Jean-Philippe Blondel

Café sans filtre

illustration

Chronique de Cyrille Falisse

Librairie Papiers collés (Draguignan)

En croquant par petites touches impressionnistes une galerie de personnages dans un café, à l’heure où ces lieux de vie tourbillonnants nous ont tant manqué, Jean-Philippe Blondel nous offre un livre délicat et élégant.

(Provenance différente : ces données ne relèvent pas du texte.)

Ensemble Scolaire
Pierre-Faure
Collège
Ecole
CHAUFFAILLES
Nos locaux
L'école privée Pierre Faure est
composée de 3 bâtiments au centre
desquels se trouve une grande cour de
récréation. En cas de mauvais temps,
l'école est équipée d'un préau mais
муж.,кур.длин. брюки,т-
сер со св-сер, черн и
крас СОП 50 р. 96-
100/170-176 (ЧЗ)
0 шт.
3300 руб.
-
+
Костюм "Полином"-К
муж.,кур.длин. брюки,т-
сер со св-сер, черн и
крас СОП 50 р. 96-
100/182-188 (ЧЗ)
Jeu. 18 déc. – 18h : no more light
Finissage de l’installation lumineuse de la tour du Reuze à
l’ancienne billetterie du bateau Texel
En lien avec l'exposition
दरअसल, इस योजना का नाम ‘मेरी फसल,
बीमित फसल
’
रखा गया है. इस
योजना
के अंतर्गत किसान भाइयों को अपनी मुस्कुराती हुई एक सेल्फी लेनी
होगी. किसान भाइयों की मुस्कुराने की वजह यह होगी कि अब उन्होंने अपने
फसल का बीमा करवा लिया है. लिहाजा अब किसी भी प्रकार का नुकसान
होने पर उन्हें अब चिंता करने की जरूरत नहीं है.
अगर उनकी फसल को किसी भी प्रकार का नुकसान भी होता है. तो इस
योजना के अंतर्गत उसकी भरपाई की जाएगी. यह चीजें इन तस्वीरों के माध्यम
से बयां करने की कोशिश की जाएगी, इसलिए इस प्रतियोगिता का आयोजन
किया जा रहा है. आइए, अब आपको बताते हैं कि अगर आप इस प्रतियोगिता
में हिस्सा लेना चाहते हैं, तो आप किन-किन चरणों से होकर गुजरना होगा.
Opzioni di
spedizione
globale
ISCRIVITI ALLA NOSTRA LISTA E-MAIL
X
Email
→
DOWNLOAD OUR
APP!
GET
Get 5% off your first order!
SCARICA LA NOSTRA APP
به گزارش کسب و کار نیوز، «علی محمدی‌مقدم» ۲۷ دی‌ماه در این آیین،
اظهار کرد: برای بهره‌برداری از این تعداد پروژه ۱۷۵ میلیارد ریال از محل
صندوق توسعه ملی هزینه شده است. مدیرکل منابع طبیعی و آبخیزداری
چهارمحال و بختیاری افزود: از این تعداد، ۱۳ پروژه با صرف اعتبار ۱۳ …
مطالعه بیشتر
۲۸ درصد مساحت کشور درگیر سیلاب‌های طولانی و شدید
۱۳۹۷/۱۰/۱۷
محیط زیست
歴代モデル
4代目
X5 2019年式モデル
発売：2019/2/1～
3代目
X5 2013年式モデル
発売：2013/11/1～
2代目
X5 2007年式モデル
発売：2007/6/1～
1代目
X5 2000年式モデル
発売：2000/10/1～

On sous-estime souvent le côté romanesque des cafés dans la littérature. Pourtant, à bien y réfléchir, quel lieu convoque autant d’histoires, de fils narratifs ? Jean-Philippe Blondel en a conscience : il s’imprègne de ces maisons de substitution, il apprécie leur musique singulière et leur pouvoir fictionnel. Son dernier roman, Café sans filtre, situe son intrigue dans un passé proche, celui où nous avons été déconfinés, après des semaines à tourner en rond sur nous-mêmes, libres de retourner dans les cafés, d’y rester jusqu’à l’heure de notre choix, sans couvre-feu, d’y boire assis ou debout, au bar ou sur la terrasse. Nous étions beaucoup à nous interroger sur ce qui nous manquait le plus à cette époque : embrasser nos proches ou boire un verre en terrasse ? Un peu à la manière du héros d’Oslo, 31 août, le très beau film de Joachim Trier, qui entend toutes les conversations autour de lui quand il s’installe dans un café, comme si elles étaient dans sa tête, avec cette sensibilité mélancolique au monde, Jean-Philippe Blondel parvient à peindre des instantanés de vie qui se croisent et parfois se rencontrent. Gens de passage ou habitués, serveur ou tenancier, tous profitent de l’occasion, de la fin du confinement pour se raconter, pour prendre conscience que la vie doit être dite, partagée. Dans Café sans filtre la parole est libératrice. Dans un café, les solitudes se défont : Jocelyne, l’ancienne propriétaire, y croise Chloé, l’habituée de la table du fond qui dessine sans arrêt, José, le serveur bougon, Fabrice, le bienveillant propriétaire, Thibault, l’écrivain angoissé, son ami Pierre (sans doute le personnage le plus touchant de cette galerie), Françoise et son fils Guillaume qui parle fort de peur de ne pas être entendu. Dans un café, protégé par le brouhaha des conversations, on ose tout dire. Ode à ces lieux où l’on peut se déguiser ou faire tomber les masques, Café sans filtre donne envie de sortir, de parler, d’écrire, de dessiner, d’embrasser nos proches et d’entamer la conversation avec des inconnus.